San Josemaria Escriva Parish (Gerona, Tarlac)
Tarlac is dedicated to San Josemaria Escriva, a newly canonized saint who was born in Tarlac. The color scheme of the church, which is brown and gold, is something that cannot be overlooked.
Construction began in 2010, and the church was blessed in 2014, making it a Diocesan Shrine. It is also Asia’s first San Josemaria Escriva shrine.
It was Spanish priest Josemaria Escriva who founded Opus Dei, a group of laity and clergy dedicated to teaching that everyone is called by God to holiness and that living a normal life can lead to sanctity. John Paul II canonized Escriva in St. Peter’s Square in Vatican City on October 6, 2002. The tooth of San Josemaria Escriva, a revered saint in Gerona Tarlac, is kept in the Diocesan Shrine of San Josemaria Escriva. Located in the baptistery., the relic is accessible to the public.
In the corner of the bell tower, a huge bronze statue of a Guardian Angel commands attention from the street. Guardian angels are said to have a special place in the heart of Saint Josemaria Escriva. Professor Noel Escultura of UST designed the statue.
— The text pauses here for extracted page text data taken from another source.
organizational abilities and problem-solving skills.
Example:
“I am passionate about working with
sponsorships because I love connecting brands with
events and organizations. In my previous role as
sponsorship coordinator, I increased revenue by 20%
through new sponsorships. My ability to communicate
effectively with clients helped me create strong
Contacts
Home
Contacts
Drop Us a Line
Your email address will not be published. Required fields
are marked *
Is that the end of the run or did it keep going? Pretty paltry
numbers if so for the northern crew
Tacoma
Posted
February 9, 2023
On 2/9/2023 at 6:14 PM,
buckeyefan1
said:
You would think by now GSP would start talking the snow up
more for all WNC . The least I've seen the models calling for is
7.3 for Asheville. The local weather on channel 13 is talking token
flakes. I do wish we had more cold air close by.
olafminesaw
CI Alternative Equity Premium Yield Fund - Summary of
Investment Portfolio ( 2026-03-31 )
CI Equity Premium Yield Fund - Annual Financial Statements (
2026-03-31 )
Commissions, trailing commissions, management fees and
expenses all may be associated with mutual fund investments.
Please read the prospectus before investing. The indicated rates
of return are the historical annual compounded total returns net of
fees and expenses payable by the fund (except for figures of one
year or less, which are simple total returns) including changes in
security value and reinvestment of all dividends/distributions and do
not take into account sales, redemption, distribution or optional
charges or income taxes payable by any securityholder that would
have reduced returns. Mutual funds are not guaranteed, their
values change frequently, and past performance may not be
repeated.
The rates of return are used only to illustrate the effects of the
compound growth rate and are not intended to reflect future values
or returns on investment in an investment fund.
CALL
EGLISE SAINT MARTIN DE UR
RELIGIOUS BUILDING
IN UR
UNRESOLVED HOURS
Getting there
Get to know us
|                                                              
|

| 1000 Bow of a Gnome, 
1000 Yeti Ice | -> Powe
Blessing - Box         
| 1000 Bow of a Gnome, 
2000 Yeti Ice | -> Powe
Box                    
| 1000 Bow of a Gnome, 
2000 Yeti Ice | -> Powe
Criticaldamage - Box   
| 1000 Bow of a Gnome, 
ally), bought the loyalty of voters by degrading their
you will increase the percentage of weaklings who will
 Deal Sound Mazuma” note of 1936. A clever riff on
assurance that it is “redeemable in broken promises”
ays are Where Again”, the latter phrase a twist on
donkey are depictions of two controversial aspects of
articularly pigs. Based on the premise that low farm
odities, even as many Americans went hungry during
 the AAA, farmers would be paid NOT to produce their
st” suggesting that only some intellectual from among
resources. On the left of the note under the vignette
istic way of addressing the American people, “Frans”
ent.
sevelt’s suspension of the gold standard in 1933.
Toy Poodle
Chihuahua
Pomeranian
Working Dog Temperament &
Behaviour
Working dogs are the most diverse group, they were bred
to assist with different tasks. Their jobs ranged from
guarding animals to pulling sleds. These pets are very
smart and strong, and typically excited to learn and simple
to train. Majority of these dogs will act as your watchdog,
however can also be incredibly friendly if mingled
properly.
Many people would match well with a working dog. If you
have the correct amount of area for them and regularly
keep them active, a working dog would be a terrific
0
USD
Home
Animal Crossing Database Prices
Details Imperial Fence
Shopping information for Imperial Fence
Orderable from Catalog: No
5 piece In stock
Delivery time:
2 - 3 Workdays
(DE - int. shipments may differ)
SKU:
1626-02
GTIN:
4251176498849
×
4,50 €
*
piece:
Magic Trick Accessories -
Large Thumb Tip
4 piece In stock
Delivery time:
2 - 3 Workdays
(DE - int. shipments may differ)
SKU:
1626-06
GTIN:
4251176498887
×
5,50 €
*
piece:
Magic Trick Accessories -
Saint Catherine of Alexandria (Gerona, Tarlac)
The church of St. Catherine of Alexandria is being constructed in Tarlac. The building was constructed in the latter part of the 1800s, more specifically in 1894. This church, which has recently undergone extensive restoration, is surrounded by beautifully manicured gardens. There is a modern and charming altar in the room’s interior.
Saint Raymund Nonnatus Church (Moncada, Tarlac)
Saint Raymond Nonnatus Parish Church is dedicated to a saint from the Spanish province of Catalonia. His nickname (Latin: Nonnatus, “not born”) refers to the fact that he was born by Caesarean section, as his mother died while giving birth to him during the procedure. St. Raymond is a patron saint of childbirth, midwives, babies, young children, pregnant women, and priests who wish to maintain the secrecy of confessions.
Visita Iglesia is a good practice every Holy Week. You get to travel, repent, pray, and even have a hope that your wish will be granted when you finish visiting seven churches and praying the Station of the Cross.